A inwestorzy deweloperzy z zewnątrz są blokowani przez urzędasów którzy wolą drogi budować na łąkach i nazwać to terenami przemysłowymi, po których latami biegają zające, niż wybudować drogę w mieście i ułatwić deweloperowi z zewnątrz zrealizowanie inwestycji.Jak mieszkańcy po latach doproszą się realizacji drogi, to urzędasy dowalają takie opłaty adiacenckie, że kapcie spadają. Łąka opłaty nie ponosi, ale to... \"teren przemysłowy\"... ładnie brzmi i w propagandzie ładnie wygląda.
Jak pokazuje przykład Szumowa przemysł i tak woli gminy, bo tam jest po prostu taniej i normalniej.

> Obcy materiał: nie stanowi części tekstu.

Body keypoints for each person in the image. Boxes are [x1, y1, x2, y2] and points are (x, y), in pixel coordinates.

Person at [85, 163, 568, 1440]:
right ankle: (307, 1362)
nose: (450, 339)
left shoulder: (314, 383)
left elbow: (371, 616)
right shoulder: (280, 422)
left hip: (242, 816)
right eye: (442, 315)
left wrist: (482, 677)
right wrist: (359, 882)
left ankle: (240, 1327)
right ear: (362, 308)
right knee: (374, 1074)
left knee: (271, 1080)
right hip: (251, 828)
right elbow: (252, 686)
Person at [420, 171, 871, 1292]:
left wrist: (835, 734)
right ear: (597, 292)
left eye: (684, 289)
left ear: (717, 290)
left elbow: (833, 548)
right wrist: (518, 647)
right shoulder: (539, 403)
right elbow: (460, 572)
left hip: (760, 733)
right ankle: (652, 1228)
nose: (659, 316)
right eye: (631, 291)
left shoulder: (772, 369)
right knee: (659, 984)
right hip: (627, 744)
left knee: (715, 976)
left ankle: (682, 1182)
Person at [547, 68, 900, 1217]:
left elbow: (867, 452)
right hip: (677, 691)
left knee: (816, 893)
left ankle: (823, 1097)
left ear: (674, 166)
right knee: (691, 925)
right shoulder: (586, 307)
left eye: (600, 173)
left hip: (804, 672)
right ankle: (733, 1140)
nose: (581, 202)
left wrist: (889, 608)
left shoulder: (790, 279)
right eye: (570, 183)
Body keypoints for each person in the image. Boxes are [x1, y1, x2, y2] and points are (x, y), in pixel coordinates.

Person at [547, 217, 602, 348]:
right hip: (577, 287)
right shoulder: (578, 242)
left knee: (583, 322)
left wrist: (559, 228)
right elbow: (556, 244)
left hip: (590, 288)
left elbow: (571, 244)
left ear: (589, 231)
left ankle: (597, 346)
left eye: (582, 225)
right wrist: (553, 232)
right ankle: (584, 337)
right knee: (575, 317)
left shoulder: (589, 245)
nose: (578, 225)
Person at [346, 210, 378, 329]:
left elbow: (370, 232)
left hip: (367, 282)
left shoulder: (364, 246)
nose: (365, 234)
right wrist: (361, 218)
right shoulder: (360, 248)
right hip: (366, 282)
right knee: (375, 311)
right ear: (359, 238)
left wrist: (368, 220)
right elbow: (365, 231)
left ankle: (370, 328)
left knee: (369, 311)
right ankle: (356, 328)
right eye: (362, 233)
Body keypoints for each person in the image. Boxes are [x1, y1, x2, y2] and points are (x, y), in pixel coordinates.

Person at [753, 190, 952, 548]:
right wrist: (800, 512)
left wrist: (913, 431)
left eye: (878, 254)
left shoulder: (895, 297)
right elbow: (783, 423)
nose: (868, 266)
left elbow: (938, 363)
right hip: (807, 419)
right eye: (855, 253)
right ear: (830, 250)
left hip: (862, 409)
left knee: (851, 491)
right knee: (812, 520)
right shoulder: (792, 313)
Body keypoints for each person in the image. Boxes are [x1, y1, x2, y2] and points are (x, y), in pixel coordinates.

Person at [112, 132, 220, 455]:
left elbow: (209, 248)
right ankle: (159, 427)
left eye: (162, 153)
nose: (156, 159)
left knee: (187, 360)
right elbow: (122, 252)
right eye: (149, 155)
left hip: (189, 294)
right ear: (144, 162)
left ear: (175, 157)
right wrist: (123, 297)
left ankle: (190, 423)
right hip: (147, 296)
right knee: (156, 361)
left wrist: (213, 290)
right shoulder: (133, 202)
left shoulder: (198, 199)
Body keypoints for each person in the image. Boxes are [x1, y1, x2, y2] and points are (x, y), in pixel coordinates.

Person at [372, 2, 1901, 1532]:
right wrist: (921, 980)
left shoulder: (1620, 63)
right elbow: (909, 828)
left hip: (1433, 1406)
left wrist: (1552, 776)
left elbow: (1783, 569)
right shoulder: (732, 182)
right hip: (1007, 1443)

popieram, te bloki to są bloki z czasów PRL tylko że nowe! wielka płyta, rozkład pomieszczeń ten sam, już po roku w niektórych poprawiali płytki w klatkach czy elewacje, masakra, balustrady rdzewieją, i za taką jakość każą sobie płacić wygórowaną sumę... a ludzie biorą bo nie ma nic innego... żeby to jeszcze ładny widok był za oknem a tu w koło bloki, złe rozplanowanie, miejsca zielone czy dla dzieci schowane gdzieś po bokach... masakra
i tak jak przedmówcy już napisali ktoś nowy w mieście chce coś zbudować to zostaje blokowany, bo przecież nadzieja musi sprzedać mieszkania...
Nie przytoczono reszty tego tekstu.